TEXTO PARA ANÁLISE:
Afinal o que é esse tal de Vibe Coding
Eu ando lendo muito sobre esse tal de Vibe Coding e resolvi explicar o que isso significa de um jeito que qualquer pessoa consiga entender sem precisar de um dicionário técnico do lado. Eu confesso que a primeira vez que ouvi o termo achei que era apenas mais um termo da moda mas a ideia por trás dele é bem real.
Imagine que você quer fazer um bolo de chocolate. No jeito antigo você precisava saber a medida exata da farinha e do açúcar e também precisava bater a massa na mão durante muito tempo. Se errasse um pouquinho o bolo solava e você perdia tudo.
O Vibe Coding é como se você tivesse uma batedeira mágica que entende o que você quer. Você só diz que quer um bolo fofinho e com muita cobertura e ela faz o trabalho pesado de misturar e assar por você enquanto você apenas observa e dá instruções.
Basicamente o termo surgiu para descrever quando uma pessoa usa a inteligência artificial para criar um programa inteiro apenas conversando com ela. Você não escreve o código linha por linha mas guia a vibe do projeto através de pedidos simples usando linguagem natural.
Isso é incrível porque permite que empreendedores e iniciantes tirem ideias do papel com uma velocidade que eu nunca vi em vinte anos de carreira. O foco sai do como fazer e vai direto para o que fazer.
No entanto eu preciso fazer um alerta importante como alguém que já viu muitas ferramentas aparecerem e sumirem. Se você não entende nada de cozinha e a batedeira mágica cometer um erro você não vai saber como consertar o bolo se ele sair queimado ou com gosto de sal.

TAREFA: No texto sobre Vibe Coding acima, reescreva de forma mais breve, por favor, o parágrafo que começa com "Basicamente o termo surgiu", mantendo seus fatos principais.

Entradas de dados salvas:
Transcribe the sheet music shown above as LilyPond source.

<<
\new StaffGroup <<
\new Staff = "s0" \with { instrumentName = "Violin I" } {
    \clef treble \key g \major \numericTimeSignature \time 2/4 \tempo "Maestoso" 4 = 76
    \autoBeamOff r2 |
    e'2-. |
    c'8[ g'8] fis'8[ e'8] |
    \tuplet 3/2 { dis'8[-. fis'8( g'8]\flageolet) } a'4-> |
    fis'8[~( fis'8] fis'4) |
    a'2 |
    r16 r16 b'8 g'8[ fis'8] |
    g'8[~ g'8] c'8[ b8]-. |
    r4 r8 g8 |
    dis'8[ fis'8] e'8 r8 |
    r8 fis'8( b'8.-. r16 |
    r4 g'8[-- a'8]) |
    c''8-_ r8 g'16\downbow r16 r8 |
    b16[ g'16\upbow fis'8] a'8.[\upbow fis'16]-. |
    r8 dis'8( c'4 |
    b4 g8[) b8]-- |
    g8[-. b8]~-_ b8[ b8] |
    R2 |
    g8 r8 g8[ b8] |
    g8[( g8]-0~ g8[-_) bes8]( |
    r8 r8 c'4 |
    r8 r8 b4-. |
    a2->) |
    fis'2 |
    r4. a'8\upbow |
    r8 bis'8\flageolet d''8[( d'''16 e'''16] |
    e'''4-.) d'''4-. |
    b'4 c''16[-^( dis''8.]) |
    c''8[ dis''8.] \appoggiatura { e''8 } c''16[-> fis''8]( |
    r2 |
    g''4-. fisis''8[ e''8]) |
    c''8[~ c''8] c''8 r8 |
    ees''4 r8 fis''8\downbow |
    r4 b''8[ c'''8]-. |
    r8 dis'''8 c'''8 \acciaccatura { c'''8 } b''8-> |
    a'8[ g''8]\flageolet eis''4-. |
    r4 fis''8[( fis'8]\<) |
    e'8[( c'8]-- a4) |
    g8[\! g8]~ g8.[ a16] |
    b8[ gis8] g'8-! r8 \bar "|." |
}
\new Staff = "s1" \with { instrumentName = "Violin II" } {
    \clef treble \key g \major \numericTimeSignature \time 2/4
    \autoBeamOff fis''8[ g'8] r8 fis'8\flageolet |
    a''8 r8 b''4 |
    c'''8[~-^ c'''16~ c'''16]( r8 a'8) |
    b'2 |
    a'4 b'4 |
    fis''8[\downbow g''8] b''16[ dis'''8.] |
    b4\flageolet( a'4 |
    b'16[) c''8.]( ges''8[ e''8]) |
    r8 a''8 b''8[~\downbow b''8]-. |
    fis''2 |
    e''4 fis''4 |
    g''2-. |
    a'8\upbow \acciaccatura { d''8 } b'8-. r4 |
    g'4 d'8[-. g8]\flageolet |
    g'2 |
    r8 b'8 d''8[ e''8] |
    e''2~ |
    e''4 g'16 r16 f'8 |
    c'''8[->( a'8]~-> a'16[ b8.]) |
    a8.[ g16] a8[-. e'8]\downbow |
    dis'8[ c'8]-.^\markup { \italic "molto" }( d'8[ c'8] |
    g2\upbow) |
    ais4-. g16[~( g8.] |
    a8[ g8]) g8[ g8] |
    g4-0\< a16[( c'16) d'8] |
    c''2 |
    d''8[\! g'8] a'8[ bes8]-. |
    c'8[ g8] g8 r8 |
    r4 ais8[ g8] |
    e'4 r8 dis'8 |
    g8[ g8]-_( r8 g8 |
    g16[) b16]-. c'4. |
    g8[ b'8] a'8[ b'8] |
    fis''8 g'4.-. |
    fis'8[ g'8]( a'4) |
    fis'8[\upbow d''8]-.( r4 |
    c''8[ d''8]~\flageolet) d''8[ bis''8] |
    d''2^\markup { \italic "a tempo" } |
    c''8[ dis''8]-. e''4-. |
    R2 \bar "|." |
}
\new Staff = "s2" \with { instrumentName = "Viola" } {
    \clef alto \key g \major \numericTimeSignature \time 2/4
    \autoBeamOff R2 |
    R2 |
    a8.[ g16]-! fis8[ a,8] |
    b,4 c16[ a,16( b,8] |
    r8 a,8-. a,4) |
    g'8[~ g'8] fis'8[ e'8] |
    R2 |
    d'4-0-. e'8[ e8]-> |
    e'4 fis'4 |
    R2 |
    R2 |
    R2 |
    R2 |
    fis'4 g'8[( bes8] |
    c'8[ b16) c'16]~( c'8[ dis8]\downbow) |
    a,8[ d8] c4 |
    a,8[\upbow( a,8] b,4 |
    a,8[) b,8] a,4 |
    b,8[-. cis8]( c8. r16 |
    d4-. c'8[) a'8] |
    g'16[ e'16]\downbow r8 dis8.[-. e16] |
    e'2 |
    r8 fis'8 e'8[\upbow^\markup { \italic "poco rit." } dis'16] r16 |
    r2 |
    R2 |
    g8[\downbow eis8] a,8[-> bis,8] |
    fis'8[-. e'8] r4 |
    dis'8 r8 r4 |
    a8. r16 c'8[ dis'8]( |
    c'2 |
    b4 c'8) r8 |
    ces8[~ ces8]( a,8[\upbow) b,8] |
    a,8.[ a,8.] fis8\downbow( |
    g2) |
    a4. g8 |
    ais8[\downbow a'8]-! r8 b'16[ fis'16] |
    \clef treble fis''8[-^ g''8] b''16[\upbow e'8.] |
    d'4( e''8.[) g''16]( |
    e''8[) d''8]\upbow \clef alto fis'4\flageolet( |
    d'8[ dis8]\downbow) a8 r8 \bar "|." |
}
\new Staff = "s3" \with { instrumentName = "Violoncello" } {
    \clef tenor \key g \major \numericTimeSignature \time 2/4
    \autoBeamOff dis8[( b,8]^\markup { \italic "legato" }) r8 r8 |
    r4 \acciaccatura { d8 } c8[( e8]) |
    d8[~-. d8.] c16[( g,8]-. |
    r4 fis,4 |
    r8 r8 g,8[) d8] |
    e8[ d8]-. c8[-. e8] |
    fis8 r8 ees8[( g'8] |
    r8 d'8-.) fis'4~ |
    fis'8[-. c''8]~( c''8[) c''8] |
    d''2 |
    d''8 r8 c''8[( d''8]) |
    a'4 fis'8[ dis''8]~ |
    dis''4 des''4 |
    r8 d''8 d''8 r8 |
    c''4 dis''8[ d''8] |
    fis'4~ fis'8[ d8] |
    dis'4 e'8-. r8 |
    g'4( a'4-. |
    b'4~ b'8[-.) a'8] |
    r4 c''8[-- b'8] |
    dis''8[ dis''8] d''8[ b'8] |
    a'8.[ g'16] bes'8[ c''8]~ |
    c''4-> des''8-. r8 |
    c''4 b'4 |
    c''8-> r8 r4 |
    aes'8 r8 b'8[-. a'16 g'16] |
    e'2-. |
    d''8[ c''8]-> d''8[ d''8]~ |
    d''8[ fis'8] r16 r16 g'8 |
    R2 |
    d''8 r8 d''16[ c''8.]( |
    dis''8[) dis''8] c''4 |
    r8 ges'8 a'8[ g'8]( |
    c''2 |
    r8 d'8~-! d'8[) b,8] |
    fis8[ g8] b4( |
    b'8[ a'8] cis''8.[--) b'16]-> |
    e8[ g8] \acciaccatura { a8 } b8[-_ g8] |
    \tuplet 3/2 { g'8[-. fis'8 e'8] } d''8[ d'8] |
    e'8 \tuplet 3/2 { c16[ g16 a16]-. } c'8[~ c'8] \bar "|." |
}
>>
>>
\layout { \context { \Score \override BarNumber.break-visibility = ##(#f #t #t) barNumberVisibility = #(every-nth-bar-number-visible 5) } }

RESPOSTA DA TAREFA: O termo descreve o uso da inteligência artificial para criar um programa inteiro só conversando com ela: em vez de escrever o código linha por linha, a pessoa guia a vibe do projeto com pedidos simples em linguagem natural.